Fußball
Trotz Protest: Uerdingen spielt nächstes Jahr in Düsseldorf

Düsseldorf (dpa) - Gegen den Willen von Fußball-Bundesligist Fortuna Düsseldorf wird auch Drittliga-Club KFC Uerdingen seine Heimspiele in der kommenden Saison in der Düsseldorfer Arena absolvieren. Die entsprechende Vereinbarung verabschiedete der Aufsichtsrat der städtischen Verwaltungsgesellschaft D.Live am Dienstag.

Dienstag, 12.03.2019, 20:43 Uhr aktualisiert: 12.03.2019, 20:52 Uhr
Michael Brill, Geschäftsführer der Eventagentur D.LIVE, spricht während einer Pressekonferenz.
Michael Brill, Geschäftsführer der Eventagentur D.LIVE, spricht während einer Pressekonferenz. Foto: Marcel Kusch

Mit dieser neuen Vereinbarung könne laut D.Live-Geschäftsführer Michael Brill «das wirtschaftliche Defizit unserer Gesellschaft» weiter verringert und «die Auslastung der Arena» erhöht werden. «Themen, die unsere Heimmannschaft Fortuna Düsseldorf betreffen - zum Beispiel Termin-Vorrang, Rasenabnutzung oder Branding - werden entsprechend berücksichtigt», sagte Brill.
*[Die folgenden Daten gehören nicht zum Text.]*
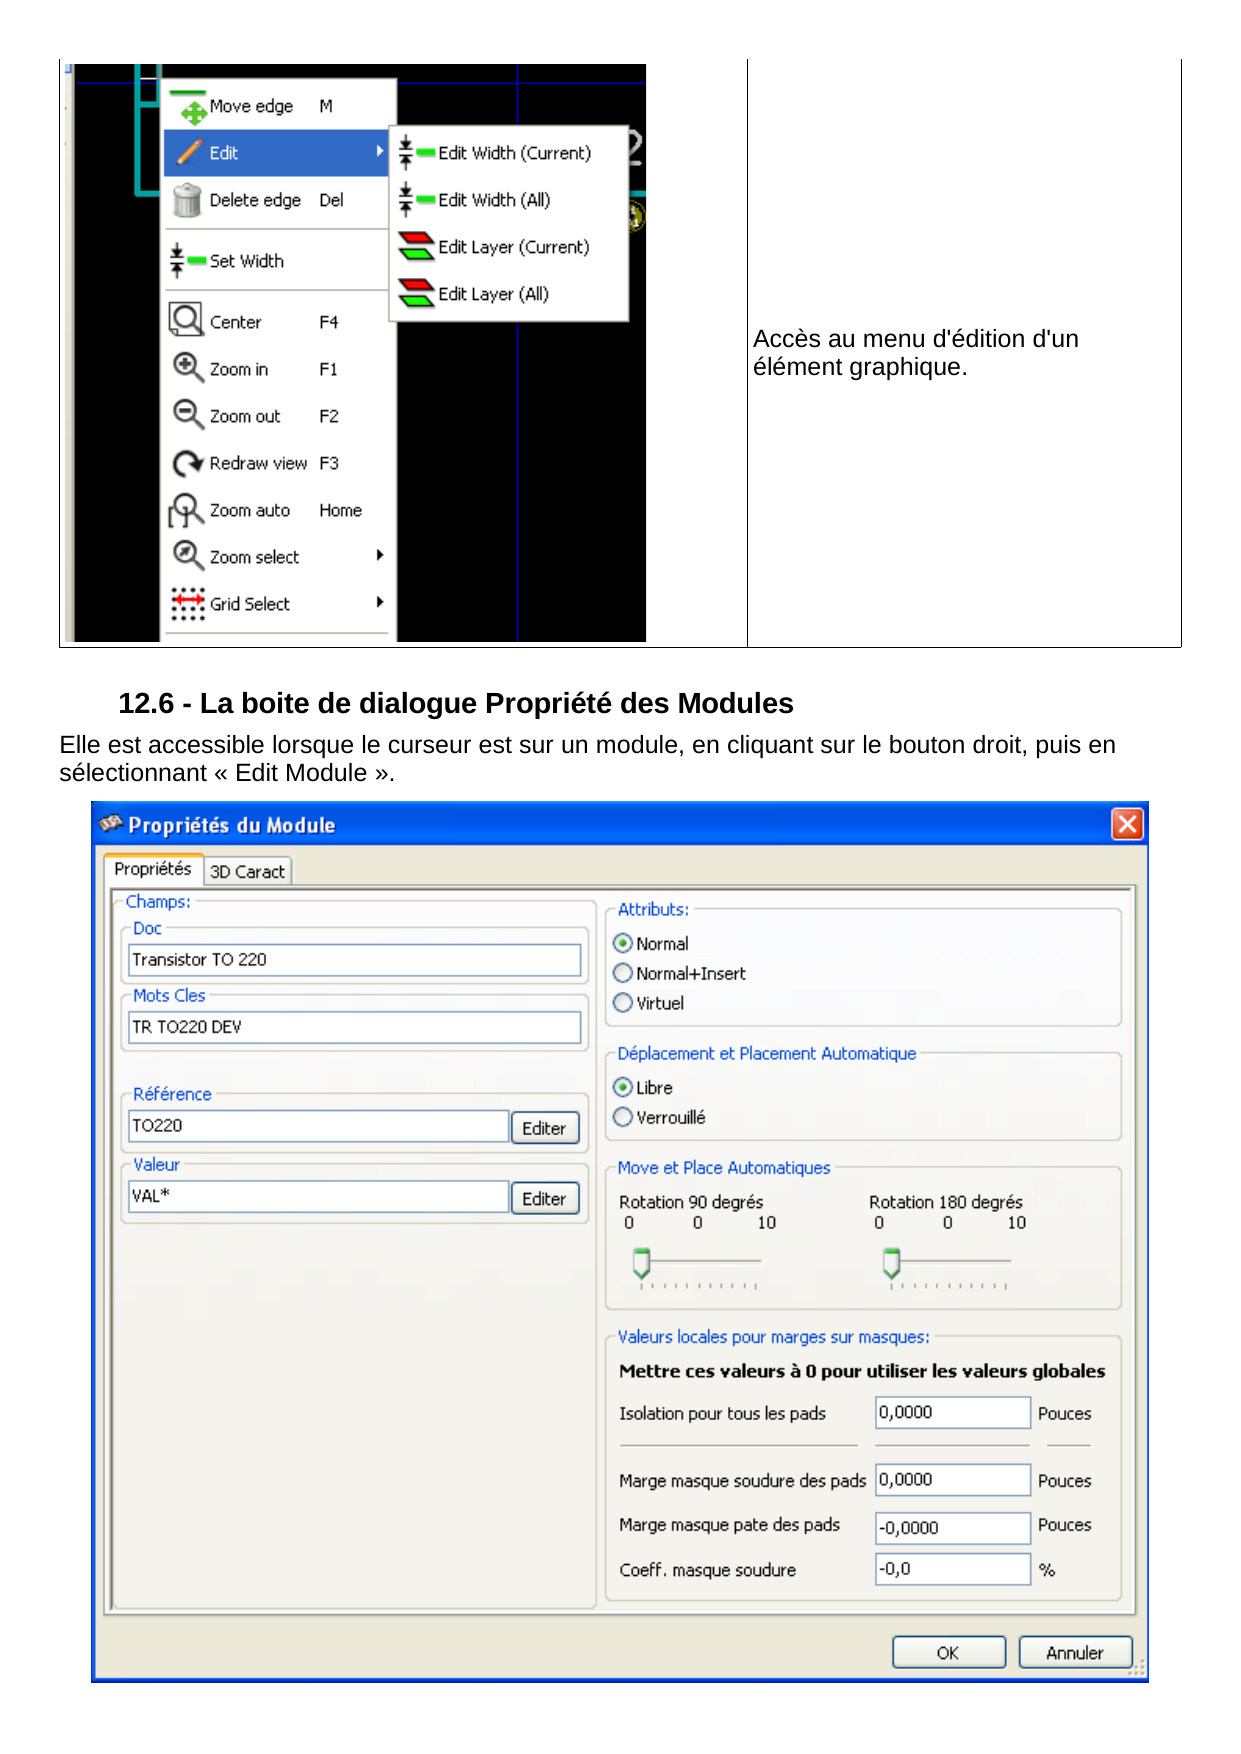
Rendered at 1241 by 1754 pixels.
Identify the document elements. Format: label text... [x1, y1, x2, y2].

subtitle La boite de dialogue Propriété des Modules [118, 687, 1181, 719]
picture [64, 64, 647, 642]
text Elle est accessible lorsque le curseur est sur un module, en cliquant sur le bouton droit, puis en sélectionnant « Edit Module ». [59, 731, 1181, 787]
table_cell Accès au menu d'édition d'un élément graphique. [748, 59, 1181, 647]
table_cell [60, 59, 747, 647]
picture [91, 801, 1149, 1683]
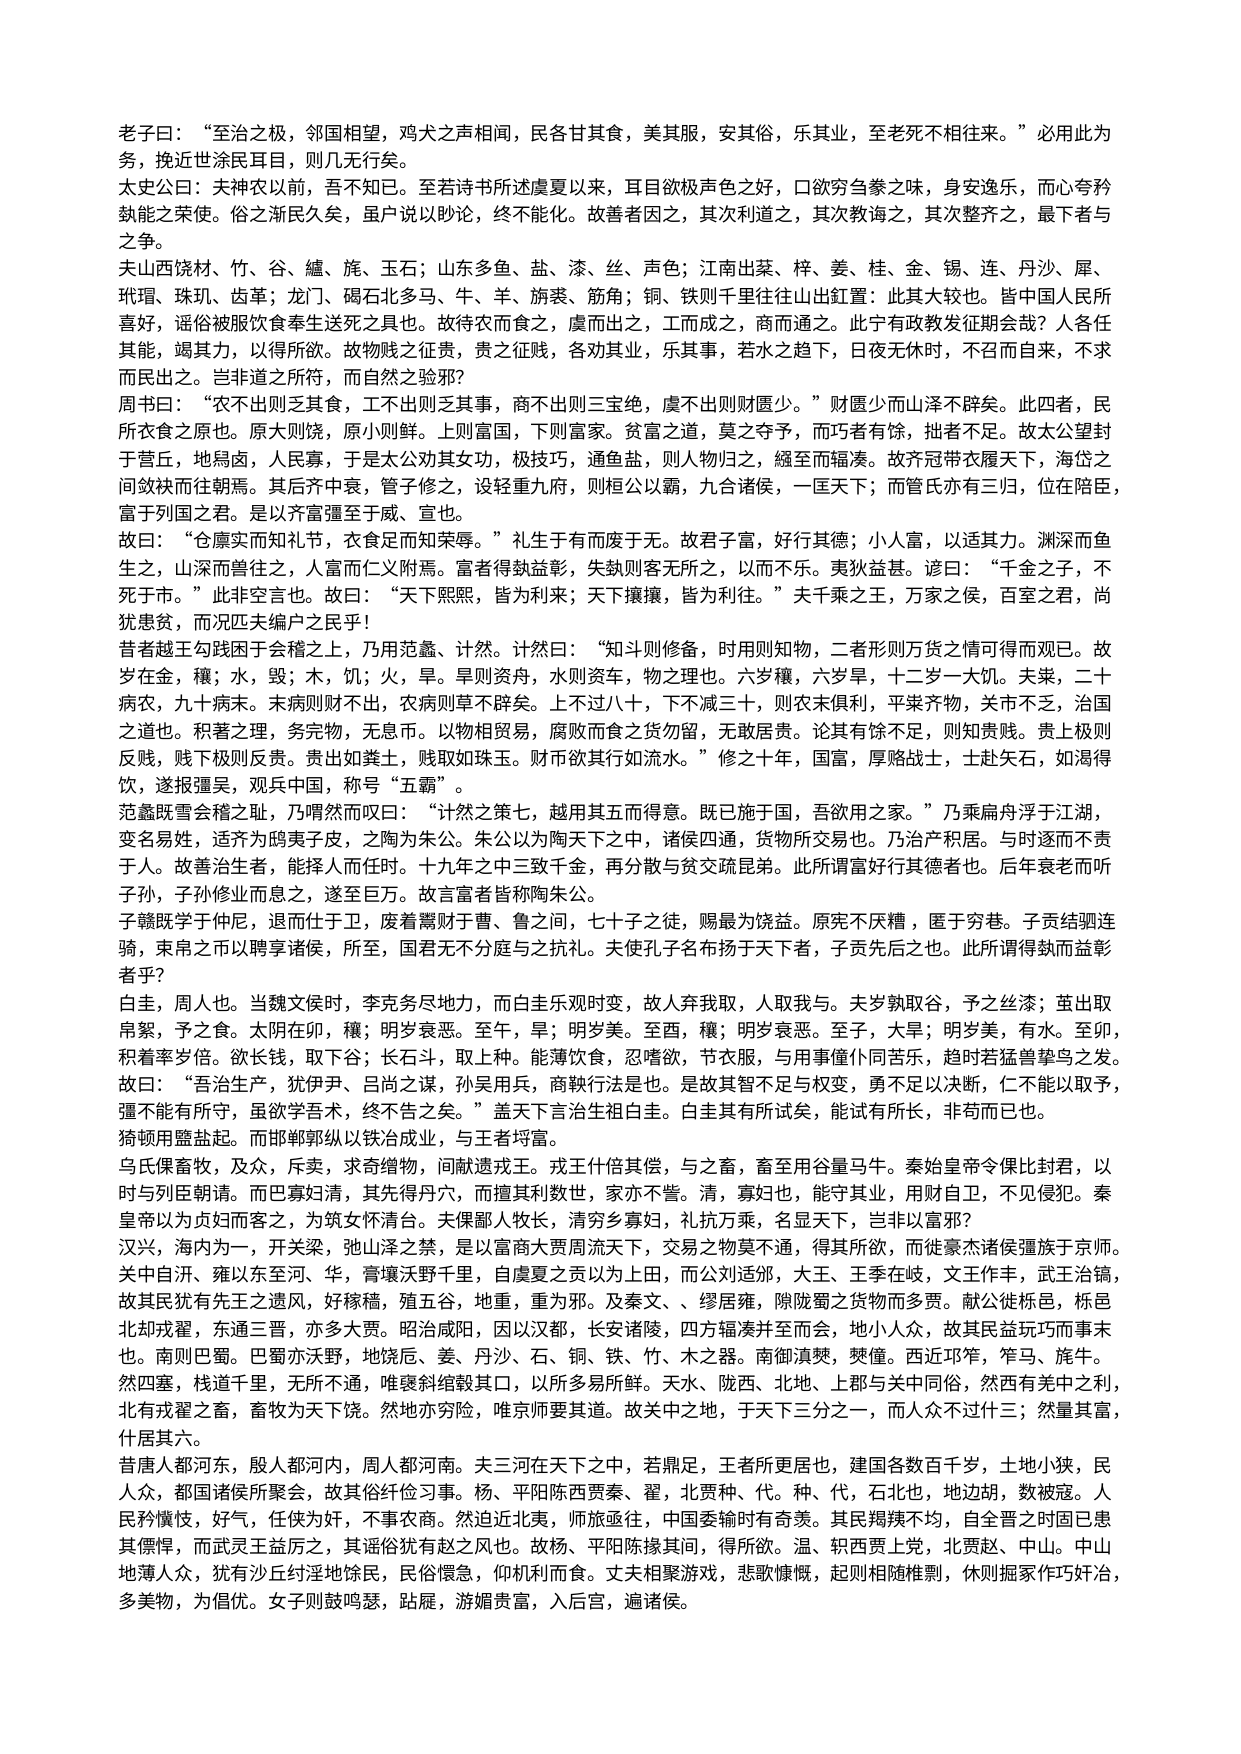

Verbleibt der KFC Uerdingen in der 3. Liga, würde er insgesamt 19 Ligaspiele in Düsseldorf austragen. Beim Aufstieg in die 2. Liga wären es 17 Begegnungen. Die Südtribüne kann nur mit Zustimmung von Fortuna Düsseldorf genutzt werden.

Nach Informationen der «Rheinischen Post» unterzeichnete auch die Fortuna einen neuen Mietvertrag über drei Jahre, für den sie jährlich mehr Geld bezahlt, dafür aber auch mehr Rechte bekommt. So sollen Fremdnutzungen künftig nur noch mit ihrer Zustimmung möglich sein.

Nachdem KFC-Geschäftsführer Frank Strüver Ende Februar bereits entsprechende Medienberichte bestätigt hatte, hatte es harsche Proteste von der Fortuna gegeben. Der Vorstandsvorsitzende Robert Schäfer bezeichnete die Pläne im «Express» als «Schnapsidee», Trainer Friedhelm Funkel wetterte in der «Rheinischen Post», «dass unsere Vereinsführung überhaupt nicht informiert worden ist. Das gehört sich einfach nicht.»

Die Fortuna monierte als langjähriger Hauptmieter des Stadions einen Rückschlag im Bestreben, die Arena zu einer identitätsstiftenden Heimstätte zu machen. Die Uerdinger spielen derzeit in Duisburg, die heimische Grotenburg in Krefeld erfüllt auch in der kommenden Saison nicht die Auflagen des Deutschen Fußball-Bundes.